If you're in a competitive or deep league, chances are Springer was drafted and stashed on his owner's bench, so this will read to you as nothing more than an ode to a potential star-in-the-making. If for some reason he's still available in your league, go get him right now. Springer has absolutely raked at every stop in his journey through the Astros' minor league system. His one downfall are his strikeouts, posting a K-rate of 24.4 percent at Oklahoma City and 29.7 percent at Corpus Christi last year. In 61 plate appearances before getting his promotion, he fanned 15 times. He does, however, offset that to a degree with a strong walk rate, earning a free pass in 83, or 14.1 percent, of his 589 plate appearances last year.
Most projection systems assumed Springer wouldn't play more than half of the Astros' games this year, and even that was a generous assessment. Instead, he should end up playing in 130-plus games. After all, they didn't bring him up to stick him on the bench. His tendency to strike out could cause some growing pains early, but Springer should be started with confidence in all but the shallowest of leagues. Assuming he plays nearly every day for the rest of the season, he's easily a top-40 outfielder with a top-25 ceiling.
• Not to be outdone, Gregory Polanco is off to a roaring start with Triple-A Indianapolis. The 22-year-old outfielder is hitting .465/.511/.744 with a pair of homers and 11 RBI. Polanco, the No. 1 hitting prospect in the Pittsburgh organization, hasn't walked much in his minor league career, a 12.6-percent walk rate in 286 plate appearances at Double-A Altoona notwithstanding, but he doesn't strike out either, and those contact skills should immediately translate to the majors. The Pirates are obviously set in center and left, and Travis Snider has been playing well as the regular right fielder, but it's just a matter of time before Polanco gets a shot in the majors. If you have room to stash someone, he should be toward the top of your list.
• Javier Baez, the Cubs top prospect, hit the seven-day DL on Sunday with a sprained ankle. Luckily, he seems to have avoided serious injury. He has yet to get going at Triple-A Iowa, hitting just .154, but he does have two homers and a double among his four hits. What's more troubling is that he has struck out 10 times and walked twice in 28 plate appearances. Iowa expects him back next week, and conventional wisdom is that he's ticketed for a midsummer debut with the Cubs. At this point, however, we cannot be sure he will hit that timetable.

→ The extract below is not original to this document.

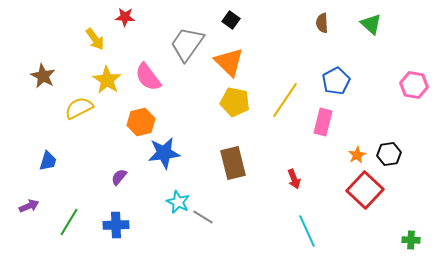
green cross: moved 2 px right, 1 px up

• The Mariners received some disquieting news when Taijuan Walker was scratched from a rehab start due to shoulder stiffness. He's set for a re-evaluation on Wednesday, but this is potentially terrible news for both team and player. Walker is on the DL with shoulder bursitis, but he seemed to be on track to recover from the injury as expected.
• Archie Bradley's agent recently made waves when he said the Diamondbacks were only keeping him down to control costs, not for competitive purposes. That very well may be true, but fantasy owners will almost certainly be able to reap his benefits at some point this year. He's 1-1 with a 1.50 ERA, 0.92 WHIP and eight strikeouts in 12 innings with Triple-A Reno thus far. The 21-year-old is likely the No. 1a to Taijuan Walker's No. 1 ranking as the best pitching prospect in baseball, and the only reason Walker is ahead is because he's already slotted in the Mariners' rotation, once he returns from his shoulder injury. Even if we don't see him in the majors until June or July, he's worth stashing in most leagues.